Since I left a comment here, I've not had the time to come back and continue with an answer. I took a sick day today, so I've finally had the time to provide some additional comments to this question. Albeit Denis' answer is correct, I feel it is lacking in clear corrections/critique of the simulation the OP began his question with. I believe the objective for OP was to illustrate how sampling from a non-Normal distributed sample affects the t-statistic, and presumably Type I errors and power of the test. Thus, the purpose for this second answer is simply to add to the first to provide a more thorough answer.
So first, some pointed out stating that the reason OP did not see a difference between histograms was because of the sample size. As stated in my comment, I disagree. If for 1000 iterations you calculate the mean of a sample of 5 from a $U(0,1)$, you will still see a normal-ish histogram.
N=5
rept=1e3
cal_t_stats2<-function(i){
x=runif(N) ## U(0, 1)
t=(mean(x) -0.5)/(sd(x)/sqrt(N)) ## I made a correction here.
t ## scaled mean
}
t2=sapply(1:rept,cal_t_stats2)
hist(x = t2, breaks = "Scott", freq = F, xlim = c(-5, 5)) ## Changed the breaks to Scott
curve(dnorm(x, mean = 0, sd = 1),-4,4,add=T,col='red',lwd=2) ## dnorm instead of dt; CLT
So I would disagree that the issue is sample size. What the example shows is that the distribution of the t-test centers around zero.

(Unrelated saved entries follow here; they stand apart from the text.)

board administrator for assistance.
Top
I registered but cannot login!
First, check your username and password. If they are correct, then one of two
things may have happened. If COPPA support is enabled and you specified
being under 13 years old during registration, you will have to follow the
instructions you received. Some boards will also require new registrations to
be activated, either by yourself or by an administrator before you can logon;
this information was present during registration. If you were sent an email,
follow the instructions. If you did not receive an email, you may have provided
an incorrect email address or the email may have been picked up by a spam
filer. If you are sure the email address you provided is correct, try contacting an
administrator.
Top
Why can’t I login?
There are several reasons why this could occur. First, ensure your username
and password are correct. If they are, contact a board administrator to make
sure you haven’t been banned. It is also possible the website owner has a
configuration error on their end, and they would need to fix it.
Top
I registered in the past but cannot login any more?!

Next, below is a modified example taken from Veranzi (https://cran.r-project.org/doc/contrib/Verzani-SimpleR.pdf, page 51).
The example works to illustrate how $\frac{\bar{X} - \mu}{\sigma/ \sqrt{n}} \sim N(0, 1)$ for skewed data. In the example, $\sigma$ is estimated from the data, as opposed to being known apriori.

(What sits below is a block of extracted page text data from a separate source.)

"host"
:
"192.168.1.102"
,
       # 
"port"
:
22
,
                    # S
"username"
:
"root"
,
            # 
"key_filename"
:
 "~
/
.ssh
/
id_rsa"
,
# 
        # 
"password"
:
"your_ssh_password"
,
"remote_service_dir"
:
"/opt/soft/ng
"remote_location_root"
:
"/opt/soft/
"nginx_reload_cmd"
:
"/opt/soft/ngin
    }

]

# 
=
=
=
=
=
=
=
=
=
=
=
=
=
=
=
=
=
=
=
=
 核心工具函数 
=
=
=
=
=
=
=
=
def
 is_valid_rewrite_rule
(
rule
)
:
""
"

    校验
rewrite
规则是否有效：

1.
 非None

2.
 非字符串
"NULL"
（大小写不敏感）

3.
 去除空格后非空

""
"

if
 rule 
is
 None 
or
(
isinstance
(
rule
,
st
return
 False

Example: CLT with exponential data
Let’s do one more example. Suppose we start with a skewed distribution, the central limit theorem says that
the average will eventually look normal. That is, it is approximately normal for large n. What does “eventually”
mean? What does “large” mean? We can get an idea through simulation.
f = function(n=100,mu=10) (mean(rexp(n,1/mu))-mu)/(mu/sqrt(n))
iters = c(5, 10, 20, 100) ## sample sizes
par(mfrow = c(2,2), mar = c(2,2,2,2))
for(i in iters){
s <- replicate(n = 1000, expr = f(n = i), simplify = TRUE)
hist(x = s, breaks = "Scott", probability = TRUE,
main = paste("Number of samples: ", i), xlab = "mean", ylab = "probability",
xlim = c(-5, 5), ylim = c(0, 0.45))
curve(dnorm(x, mean = 0, sd = 1) ,from = -4, to = 4 , add=T, col='blue',lwd=2)
}
library(car)
dev.off()
s <- replicate(n = 1000, expr = f(n = 10^3), simplify = TRUE)
hist(x = s, breaks = "Scott", probability = TRUE,
main = "Number of samples: 1000", xlab = "mean", ylab = "probability",
xlim = c(-5, 5), ylim = c(0, 0.45))
curve(dnorm(x, mean = 0, sd = 1) ,from = -4, to = 4 , add=T, col='blue',lwd=2)
car::qq.plot(s, main = "Normal QQ Plot")
First, data is being generated from a an exponential distribution with rate 0.1, at samples of 5, 10, 20, 100 and 1000. The first four graphs show how the scaled means progress to looking more normal-ish as sample size is increased for each scaled mean (or t-stat) calculation.
Finally, at 1000 samples, the histogram appears settled.
Beyond this, I think the next issue is power of a t-test if the sampled data is non-normal.
- A More Realistic Look at the Robustness and Type II Error Properties of the $t$ test to Departures From Population Normality
TL;DR The authors say that data that come from a nice looking normal-ish distribution is pretty rare (unicorn), and is quite evident in education research data. So the authors run some Monte Carlo simulations on some 8 "real world" data sets whose distributions look funky and not very bell-curve-shaped. Their results show that the two sample t-test was fairly robust (usually, but not always) against Type I errors. Also, the t-test did fine (usually, but not always) against Type II errors. The authors comment on when the two sample t-test does well (read the abstract).
- Robustness?
I've not finished reading this paper, but this brings some useful commentary when discussing the topic of "robustness" of a statistic. It was also cited in the first article.
That said, I hope this provides some useful comments to the simulation, or at least a good reference or two.